Last year Uma Thurman told the world to “stay tuned” as she prepared to share her #MeToo story when she was “less angry”. That time has come.

In a new interview with the New York Times, Uma has detailed allegations of sexual assault and intimidation at the hands of Harvey Weinstein.

Uma, who starred in several films produced by Weinstein’s former company Miramar, including the Kill Bill movies and Pulp Fiction, says she was preyed on by Weinstein twice, both incidents occurring in hotel rooms.

The most disturbing occasion was in Weinstein’s London hotel room, where she went to have a discussion about a script.

“He pushed me down. He tried to shove himself on me,” Thurman told the New York Times.

“He tried to expose himself. He did all kinds of unpleasant things. But he didn’t actually put his back into it and force me.
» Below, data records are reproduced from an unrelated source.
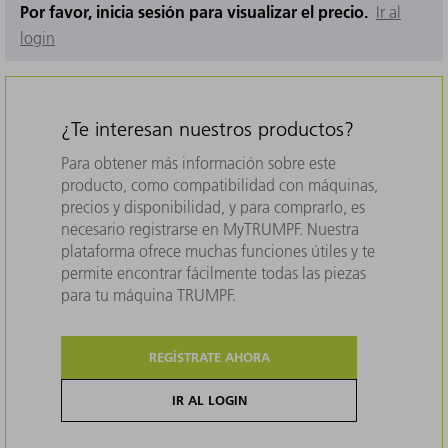
Por favor, inicia sesión para visualizar el precio.
Ir al
login
¿Te interesan nuestros productos?
Para obtener más información sobre este
producto, como compatibilidad con máquinas,
precios y disponibilidad, y para comprarlo, es
necesario registrarse en MyTRUMPF. Nuestra
plataforma ofrece muchas funciones útiles y te
permite encontrar fácilmente todas las piezas
para tu máquina TRUMPF.
REGÍSTRATE AHORA
IR AL LOGIN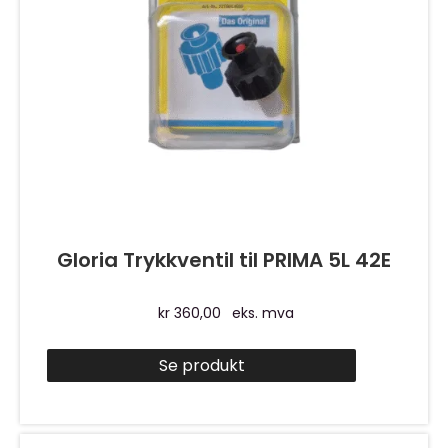
Gloria Trykkventil til PRIMA 5L 42E
kr
360,00
eks. mva
Se produkt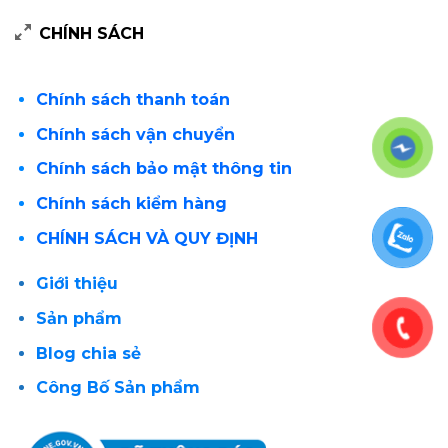
CHÍNH SÁCH
Chính sách thanh toán
Chính sách vận chuyển
Chính sách bảo mật thông tin
Chính sách kiểm hàng
CHÍNH SÁCH VÀ QUY ĐỊNH
Giới thiệu
Sản phẩm
Blog chia sẻ
Công Bố Sản phẩm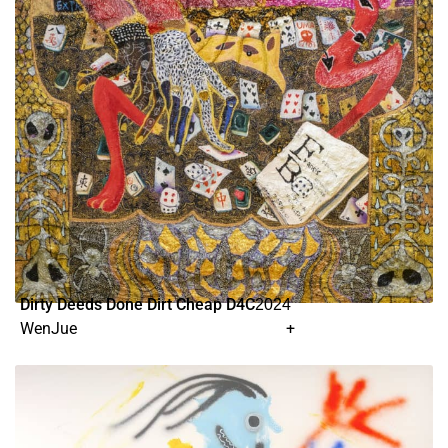
Dirty Deeds Done Dirt Cheap D4C
2024
WenJue
+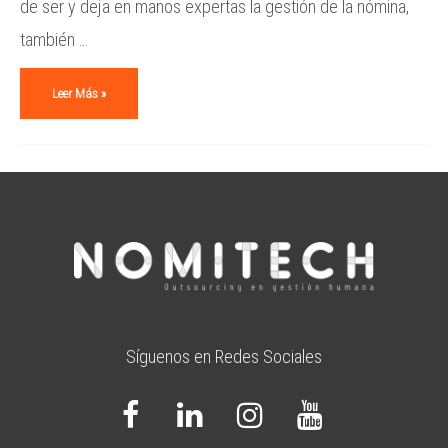
de ser y deja en manos expertas la gestión de la nómina,
también …
Leer Más »
Síguenos en Redes Sociales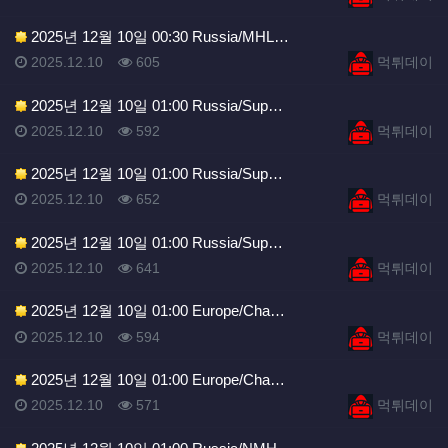
2025년 12월 10일 00:30 Russia/MHL…
등록일
조회
등록자
2025.12.10
605
먹튀데이
2025년 12월 10일 01:00 Russia/Sup…
등록일
조회
등록자
2025.12.10
592
먹튀데이
2025년 12월 10일 01:00 Russia/Sup…
등록일
조회
등록자
2025.12.10
652
먹튀데이
2025년 12월 10일 01:00 Russia/Sup…
등록일
조회
등록자
2025.12.10
641
먹튀데이
2025년 12월 10일 01:00 Europe/Cha…
등록일
조회
등록자
2025.12.10
594
먹튀데이
2025년 12월 10일 01:00 Europe/Cha…
등록일
조회
등록자
2025.12.10
571
먹튀데이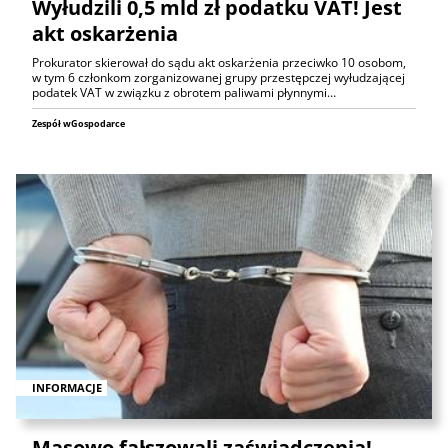
Wyłudzili 0,5 mld zł podatku VAT! Jest
akt oskarżenia
Prokurator skierował do sądu akt oskarżenia przeciwko 10 osobom,
w tym 6 członkom zorganizowanej grupy przestępczej wyłudzającej
podatek VAT w związku z obrotem paliwami płynnymi…
Zespół wGospodarce
INFORMACJE
Masowo fałszowali zaświadczenia!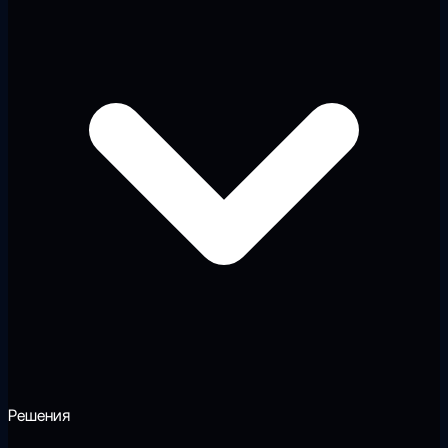
Решения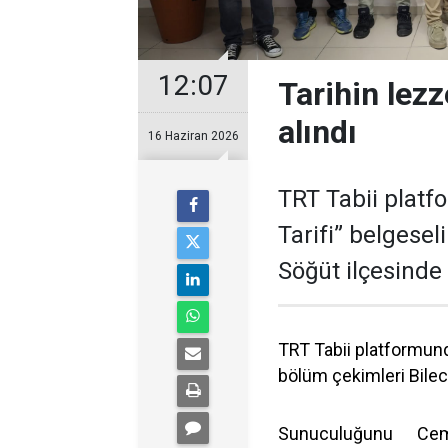
12:07
Tarihin lezz
alındı
16 Haziran 2026
TRT Tabii platf
Tarifi” belgesel
Söğüt ilçesinde 
TRT Tabii platformunda
bölüm çekimleri Bileci
Sunuculuğunu Cem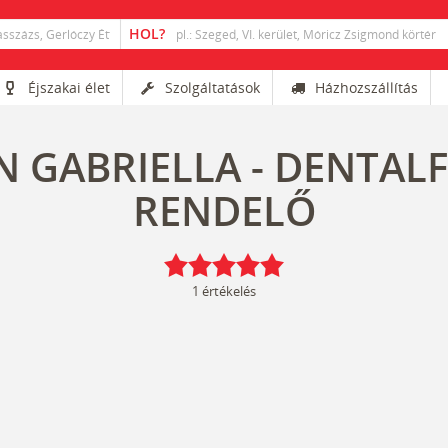
Éjszakai élet
Szolgáltatások
Házhozszállítás
 GABRIELLA - DENTAL
RENDELŐ
1
értékelés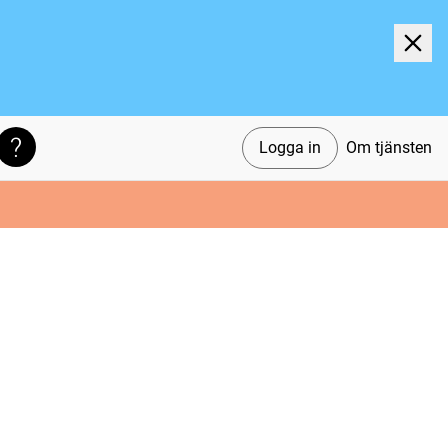
Logga in
Om tjänsten
Söktips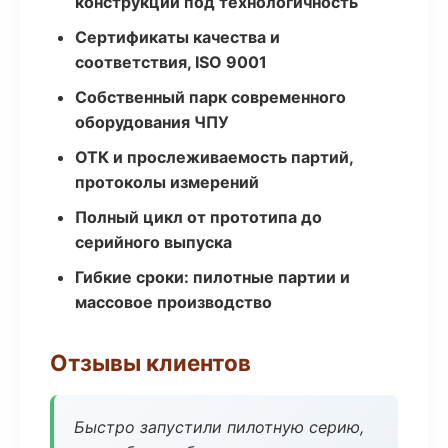
конструкции под технологичность
Сертификаты качества и
соответствия, ISO 9001
Собственный парк современного
оборудования ЧПУ
ОТК и прослеживаемость партий,
протоколы измерений
Полный цикл от прототипа до
серийного выпуска
Гибкие сроки: пилотные партии и
массовое производство
Отзывы клиентов
Быстро запустили пилотную серию,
“You’re like an animal wriggling away, like a lizard. I was doing anything I could to get the train back on the track. My track. Not his track.”

A few days prior to that, in Paris, again in his hotel room, she says Weinstein changed into a bathrobe and beckoned her to follow him down a long, dark hallway.

“I didn’t feel threatened,” she recalled. “I thought he was being super idiosyncratic like this was your kooky, eccentric uncle.

“Then I followed him through a door and it was a steam room.

“And I was standing there in my full black leather outfit — boots, pants, jacket. And it was so hot and I said, ‘This is ridiculous, what are you doing?’ And he was getting very flustered and mad and he jumped up and ran out.”

After the Paris incident, the actress says she returned to the hotel to confront him the next day, telling him, “If you do what you did to me to other people you will lose your career, your reputation and your family, I promise you”.

She says his reply was to threaten to destroy her career.

Weinstein responded to the allegations within hours through a spokesperson, admitting only to “making a pass” at Uma after “misreading her signals”.

Bizarrely, the spokesperson soon issued a longer statement and a series of accompanying photos, with the intention to “demonstrate the strong relationship Mr Weinstein and Ms Thurman had had over the years”.

In the New York Times article, Thurman also details a disturbing encounter in which she was raped as a 16-year-old by an actor 20 years her senior, not long after she moved to New York to pursue acting.

The actress first alluded to the fact she was a victim of a sexual assault last year in an interview with Access Hollywood.

When asked her opinion on the Weinstein scandal, Thurman found it visibly difficult to respond.

“I don’t have a tidy sound bite for you,” she said. “Because, I have learned I am not a child, and I have learned that when I’ve spoken in anger I usually regret the way I express myself. So I’ve been waiting to feel less angry and when I am ready, I will say what I have to say.”